● TASK DESCRIPTION: Your answer should consist of all lines in the listing that hold the word "camera".

::: RECORDED DATA

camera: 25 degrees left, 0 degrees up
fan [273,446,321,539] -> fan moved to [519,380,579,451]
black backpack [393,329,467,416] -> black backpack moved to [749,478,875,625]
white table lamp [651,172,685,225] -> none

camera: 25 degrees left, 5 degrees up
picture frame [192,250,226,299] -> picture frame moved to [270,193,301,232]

::::::
::: RECORDED DATA

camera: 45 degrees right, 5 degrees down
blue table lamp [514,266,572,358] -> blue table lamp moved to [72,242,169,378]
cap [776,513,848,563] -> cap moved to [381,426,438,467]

::::::

● RESULT OF THE EXERCISE:
camera: 25 degrees left, 0 degrees up
camera: 25 degrees left, 5 degrees up
camera: 45 degrees right, 5 degrees down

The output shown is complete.